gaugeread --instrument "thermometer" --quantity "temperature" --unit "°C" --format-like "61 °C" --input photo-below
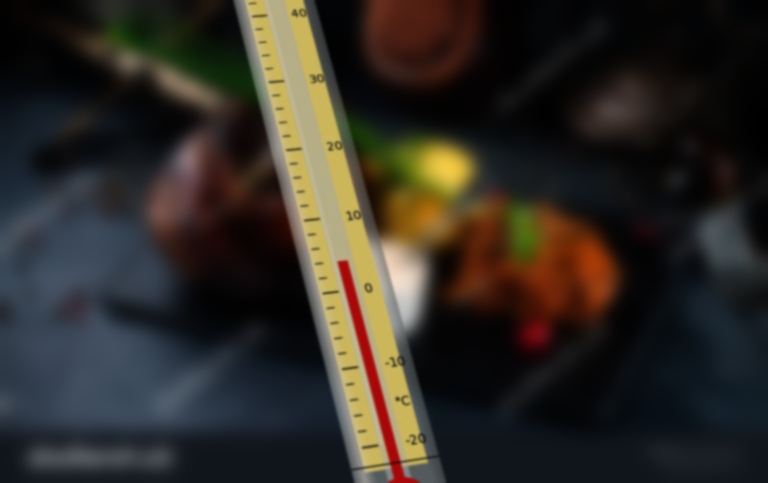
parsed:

:::

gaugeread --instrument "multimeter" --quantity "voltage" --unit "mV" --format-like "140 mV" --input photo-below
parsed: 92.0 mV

:::

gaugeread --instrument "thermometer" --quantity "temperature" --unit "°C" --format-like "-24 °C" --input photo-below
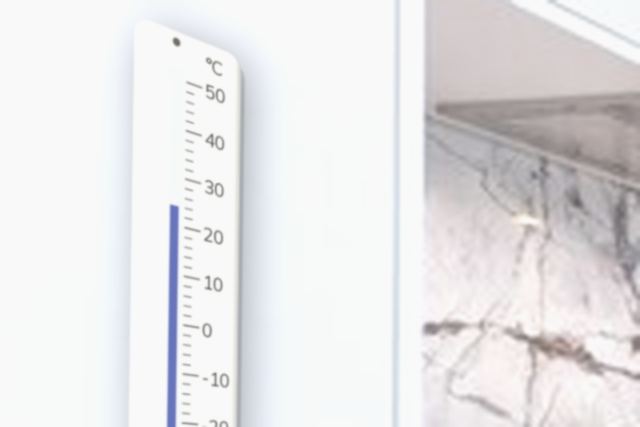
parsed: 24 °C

:::

**题目详情**: 请找出上面各条目中含有字符串“instrument”的每一行，并把这些行原样抄写出来。

**书面作答**:
gaugeread --instrument "thermometer" --quantity "temperature" --unit "°C" --format-like "61 °C" --input photo-below
gaugeread --instrument "multimeter" --quantity "voltage" --unit "mV" --format-like "140 mV" --input photo-below
gaugeread --instrument "thermometer" --quantity "temperature" --unit "°C" --format-like "-24 °C" --input photo-below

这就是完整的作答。